Haydn, « le père Haydn, » comme on dit et comme on peut dire, pourvu que ce soit tendresse et non mépris, a composé des symphonies plaisantes, ou « burlesques », pour les petits enfans. Solitaire et farouche, Beethoven ne les laissa point approcher. Mais le musicien du Roi des Aulnes a montré de quelle épouvante ils peuvent mourir,


Et pour que le néant ne touche point à lui
C’est assez d’un enfant sur son père endormi.


Schumahn a compris leurs jeux et quelque chose de leur âme. Plus d’une, parmi les Kinderscenen, dépassent le titre qu’elles portent. La phrase ardente de la Rêverie monte plus haut que de tout jeunes rêves, et le thème de l’Enfant s’endort est si noble, si pur, que Wagner ne le trouva point indigne de bercer, au sein des flammes protectrices, le sommeil de sa Walkyrie.

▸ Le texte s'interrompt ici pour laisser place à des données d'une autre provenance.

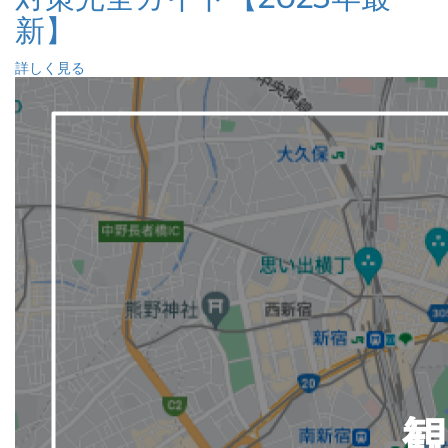
新】
詳しく見る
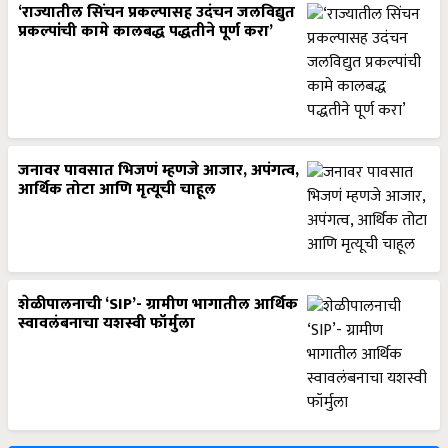
‘राज्यातील सिंचन प्रकल्पासह उदंचन जलविद्युत
प्रकल्पांची कामे कालबद्ध पद्धतीने पूर्ण करा’
जनावर पावसात भिजणं म्हणजे आजार, अपंगत्व,
आर्थिक तोटा आणि मृत्यूची चाहूल
शेळीपालनाची ‘SIP’- ग्रामीण भागातील आर्थिक
स्वावलंबनाचा यशस्वी फॉर्मुला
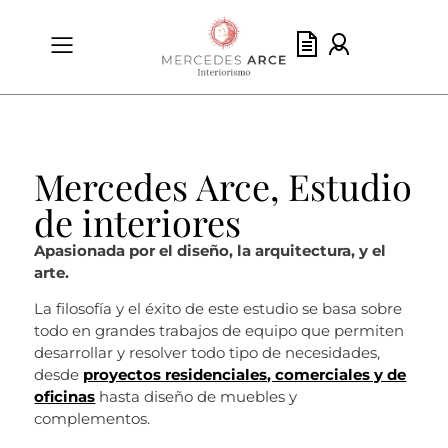
Mercedes Arce, Estudio
de interiores
Apasionada por el diseño, la arquitectura, y el
arte.
La filosofía y el éxito de este estudio se basa sobre
todo en grandes trabajos de equipo que permiten
desarrollar y resolver todo tipo de necesidades,
desde
proyectos residenciales, comerciales y de
oficinas
hasta diseño de muebles y
complementos.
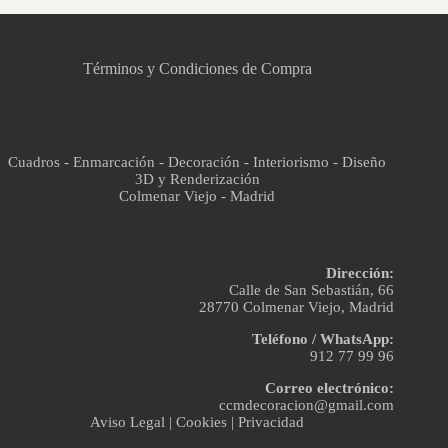
Asistente virtual · En línea
Términos y Condiciones de Compra
Cuadros - Enmarcación - Decoración - Interiorismo - Diseño
3D y Renderización
Colmenar Viejo - Madrid
Dirección:
Calle de San Sebastián, 66
28770 Colmenar Viejo, Madrid
Teléfono / WhatsApp:
912 77 99 96
Correo electrónico:
ccmdecoracion@gmail.com
Aviso Legal
|
Cookies
|
Privacidad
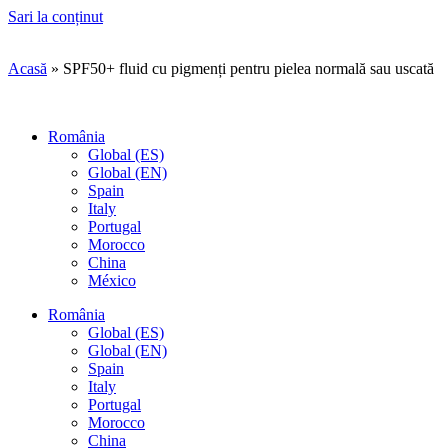
Sari la conținut
Acasă
»
SPF50+ fluid cu pigmenți pentru pielea normală sau uscată
România
(se deschide într-o filă nouă, link extern)
Global (ES)
(se deschide într-o filă nouă, link extern)
Global (EN)
(se deschide într-o filă nouă, link extern)
Spain
(se deschide într-o filă nouă, link extern)
Italy
(se deschide într-o filă nouă, link extern)
Portugal
(se deschide într-o filă nouă, link extern)
Morocco
(se deschide într-o filă nouă, link extern)
China
(se deschide într-o filă nouă, link extern)
México
România
(se deschide într-o filă nouă, link extern)
Global (ES)
(se deschide într-o filă nouă, link extern)
Global (EN)
(se deschide într-o filă nouă, link extern)
Spain
(se deschide într-o filă nouă, link extern)
Italy
(se deschide într-o filă nouă, link extern)
Portugal
(se deschide într-o filă nouă, link extern)
Morocco
(se deschide într-o filă nouă, link extern)
China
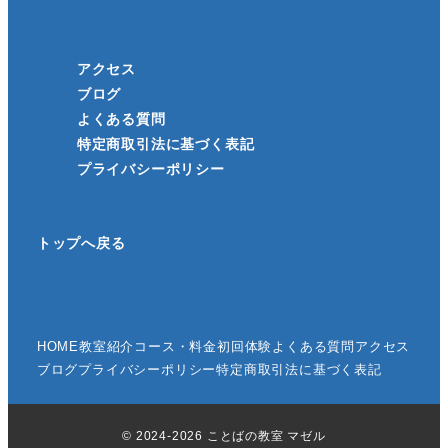
アクセス
ブログ
よくある質問
特定商取引法に基づく表記
プライバシーポリシー
トップへ戻る
HOME
教室紹介
コース・料金
初回体験
よくある質問
アクセス
ブログ
プライバシーポリシー
特定商取引法に基づく表記
© 2024-2026 ことばの教室 マゼル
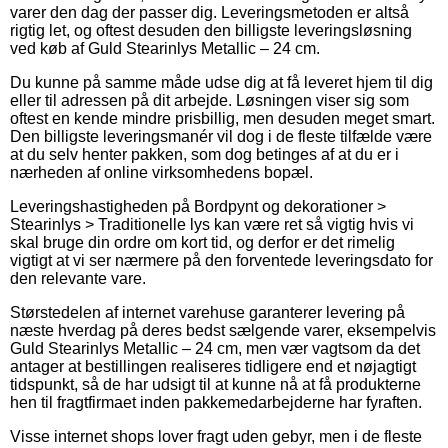
varer den dag der passer dig. Leveringsmetoden er altså
rigtig let, og oftest desuden den billigste leveringsløsning
ved køb af Guld Stearinlys Metallic – 24 cm.
Du kunne på samme måde udse dig at få leveret hjem til dig
eller til adressen på dit arbejde. Løsningen viser sig som
oftest en kende mindre prisbillig, men desuden meget smart.
Den billigste leveringsmanér vil dog i de fleste tilfælde være
at du selv henter pakken, som dog betinges af at du er i
nærheden af online virksomhedens bopæl.
Leveringshastigheden på Bordpynt og dekorationer >
Stearinlys > Traditionelle lys kan være ret så vigtig hvis vi
skal bruge din ordre om kort tid, og derfor er det rimelig
vigtigt at vi ser nærmere på den forventede leveringsdato for
den relevante vare.
Størstedelen af internet varehuse garanterer levering på
næste hverdag på deres bedst sælgende varer, eksempelvis
Guld Stearinlys Metallic – 24 cm, men vær vagtsom da det
antager at bestillingen realiseres tidligere end et nøjagtigt
tidspunkt, så de har udsigt til at kunne nå at få produkterne
hen til fragtfirmaet inden pakkemedarbejderne har fyraften.
Visse internet shops lover fragt uden gebyr, men i de fleste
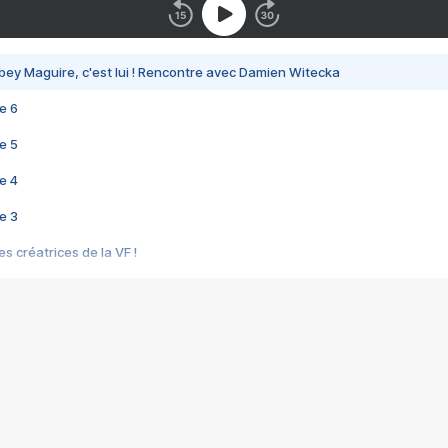
bey Maguire, c'est lui ! Rencontre avec Damien Witecka
e 6
e 5
e 4
e 3
s créatrices de la VF !
e 2
e 1
e Mektoub My Love arrive enfin ! Rencontre avec Shaïn Boumedine et Sal
i : après Toni en famille
elle réalise le bouleversant Dites lui que je l'aime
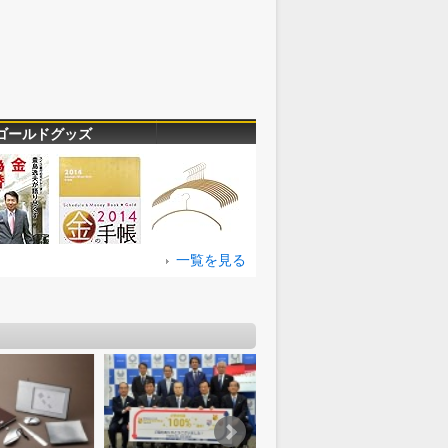
ゴールドグッズ
一覧を見る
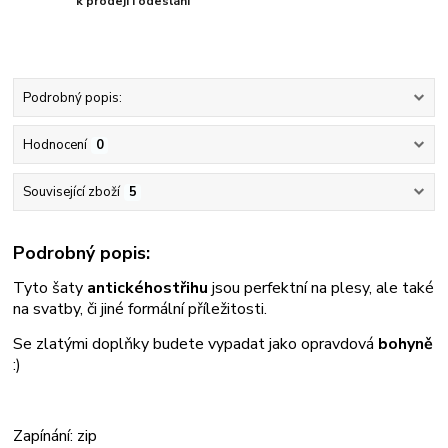
k prodeji i odeslání
Podrobný popis:
Hodnocení
0
Související zboží
5
Podrobný popis:
Tyto šaty
antického
střihu
jsou perfektní na plesy, ale také
na svatby, či jiné formální příležitosti.
Se zlatými doplňky budete vypadat jako opravdová
bohyně
:)
Zapínání: zip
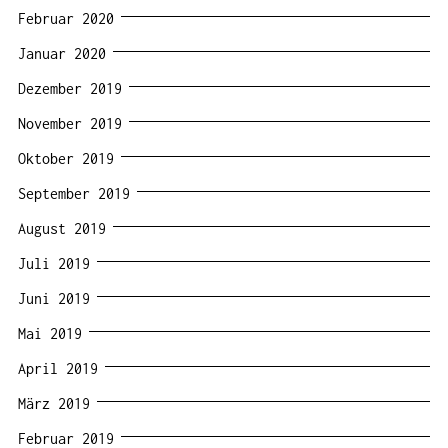
Februar 2020
Januar 2020
Dezember 2019
November 2019
Oktober 2019
September 2019
August 2019
Juli 2019
Juni 2019
Mai 2019
April 2019
März 2019
Februar 2019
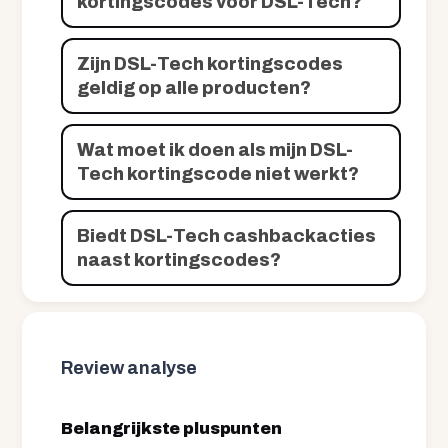
kortingscodes voor DSL-Tech?
Zijn DSL-Tech kortingscodes
geldig op alle producten?
Wat moet ik doen als mijn DSL-
Tech kortingscode niet werkt?
Biedt DSL-Tech cashbackacties
naast kortingscodes?
Review analyse
Belangrijkste pluspunten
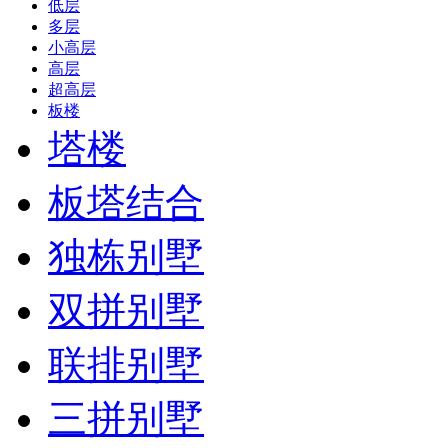
低层
多层
小高层
高层
超高层
板楼
塔楼
板塔结合
独栋别墅
双拼别墅
联排别墅
三拼别墅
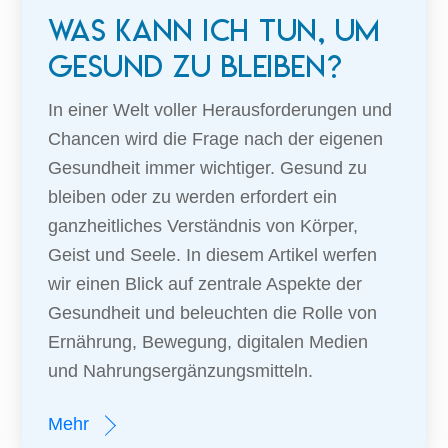
Was kann ich tun, um
gesund zu bleiben?
In einer Welt voller Herausforderungen und
Chancen wird die Frage nach der eigenen
Gesundheit immer wichtiger. Gesund zu
bleiben oder zu werden erfordert ein
ganzheitliches Verständnis von Körper,
Geist und Seele. In diesem Artikel werfen
wir einen Blick auf zentrale Aspekte der
Gesundheit und beleuchten die Rolle von
Ernährung, Bewegung, digitalen Medien
und Nahrungsergänzungsmitteln.
Mehr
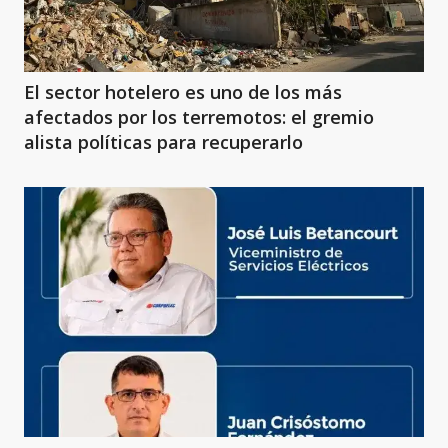
El sector hotelero es uno de los más
afectados por los terremotos: el gremio
alista políticas para recuperarlo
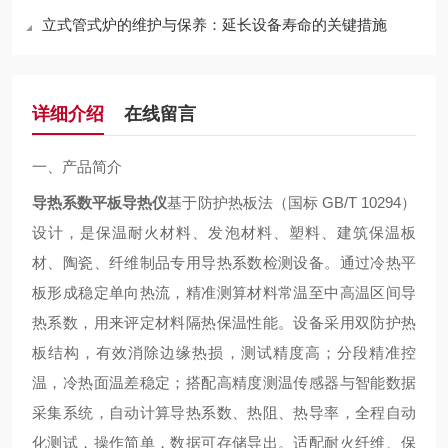
立式管式炉的维护与保养：延长设备寿命的关键措施
详细介绍
在线留言
一、产品简介
导热系数平板导热仪
基于
防护热板法
（国标 GB/T 10294）
设计，是保温耐火材料、发泡材料、塑料、建筑保温板
材、陶瓷、纤维制品专用导热系数检测设备。通过冷热平
板形成稳定单向热流，精准测算材料常温至中高温区间导
热系数，用来评定材料隔热保温性能。设备采用双防护热
板结构，有效消除边缘热损，测试精度高；分段精准控
温，冷热面温差稳定；搭配高精度测温传感器与智能数据
采集系统，自动计算导热系数、热阻、热导率，全程自动
化测试，操作简单，数据可存储导出。适配耐火纤维、保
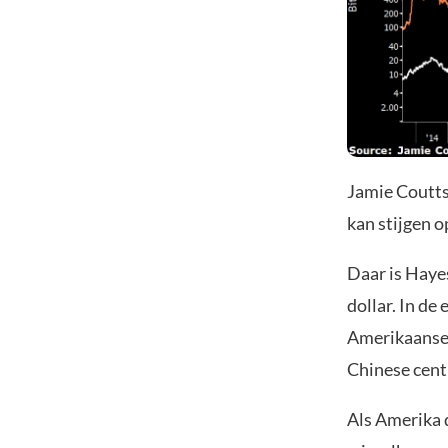
Jamie Coutts
kan stijgen 
Daar is Hayes
dollar. In de
Amerikaanse 
Chinese cent
Als Amerika d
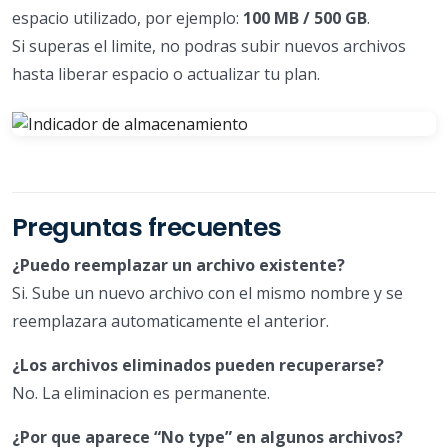
espacio utilizado, por ejemplo:
100 MB / 500 GB
.
Si superas el limite, no podras subir nuevos archivos
hasta liberar espacio o actualizar tu plan.
Preguntas frecuentes
¿Puedo reemplazar un archivo existente?
Si. Sube un nuevo archivo con el mismo nombre y se
reemplazara automaticamente el anterior.
¿Los archivos eliminados pueden recuperarse?
No. La eliminacion es permanente.
¿Por que aparece “No type” en algunos archivos?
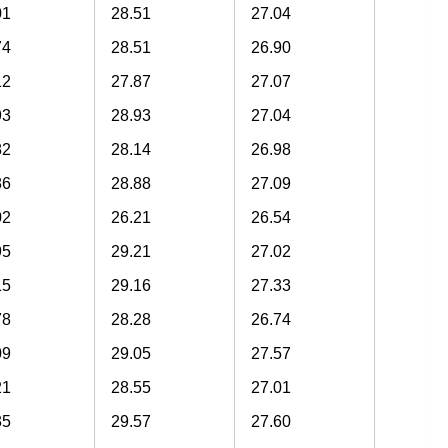
01
28.51
27.04
74
28.51
26.90
12
27.87
27.07
93
28.93
27.04
82
28.14
26.98
86
28.88
27.09
02
26.21
26.54
95
29.21
27.02
15
29.16
27.33
78
28.28
26.74
09
29.05
27.57
21
28.55
27.01
35
29.57
27.60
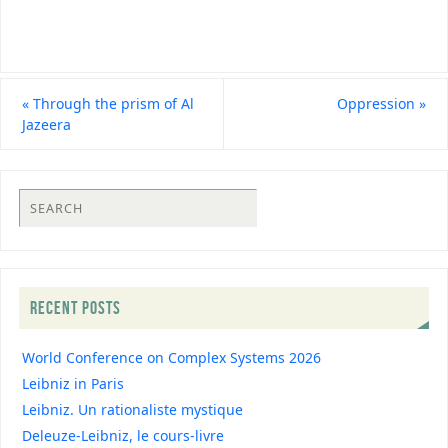
«
Through the prism of Al
Oppression
»
Jazeera
RECENT POSTS
World Conference on Complex Systems 2026
Leibniz in Paris
Leibniz. Un rationaliste mystique
Deleuze-Leibniz, le cours-livre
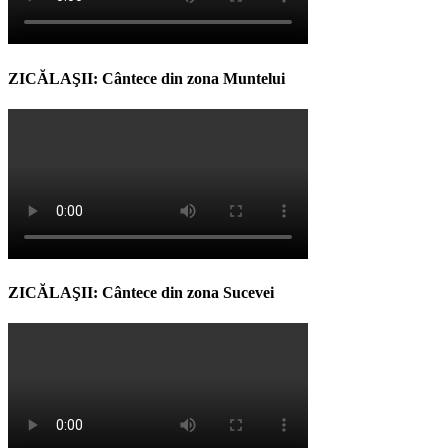
ZICĂLAŞII: Cântece din zona Muntelui
ZICĂLAŞII: Cântece din zona Sucevei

Les musiciens contemporains n’ont eu garde d’oublier les enfans. M. Massenet, de sa voix la plus câline, a prié qu’on ne leur fit « nulle peine, même légère, » et, l’autre soir, on a vu pour la millième fois, dans Carmen, marcher en chantant derrière les soldats tous les gamins de Séville. Enfin la Russie et l’Allemagne nous ont donné deux chefs-d’œuvre en ce genre : l’un, du sauvage et tendre Moussorgski, la Chambre d’enfans ; l’autre, Haensel et Gretel, de M. Humperdinck. Et tous les deux, sans que par ailleurs ils se ressemblent, contiennent l’âme enfantine et l’expriment tout entière, l’un avec plus de réalisme, l’autre avec plus de poésie.

Autant qu’à la maison, dans la rue ou sur le chemin, l’histoire de la musique nous montrerait les enfans à l’église. Le Meyerbeer du Prophète leur a confié l’un des morceaux — non le moins liturgique — de son office du sacre. C’est à des premiers communians que Gounod a dédié son plus tendre cantique. Wagner enfin, le Wagner de Parsifal, a bien senti que des voix d’enfans seraient seules assez pures pour ceindre d’une couronne sonore et vraiment céleste les sublimes polyphonies du Monlsalval.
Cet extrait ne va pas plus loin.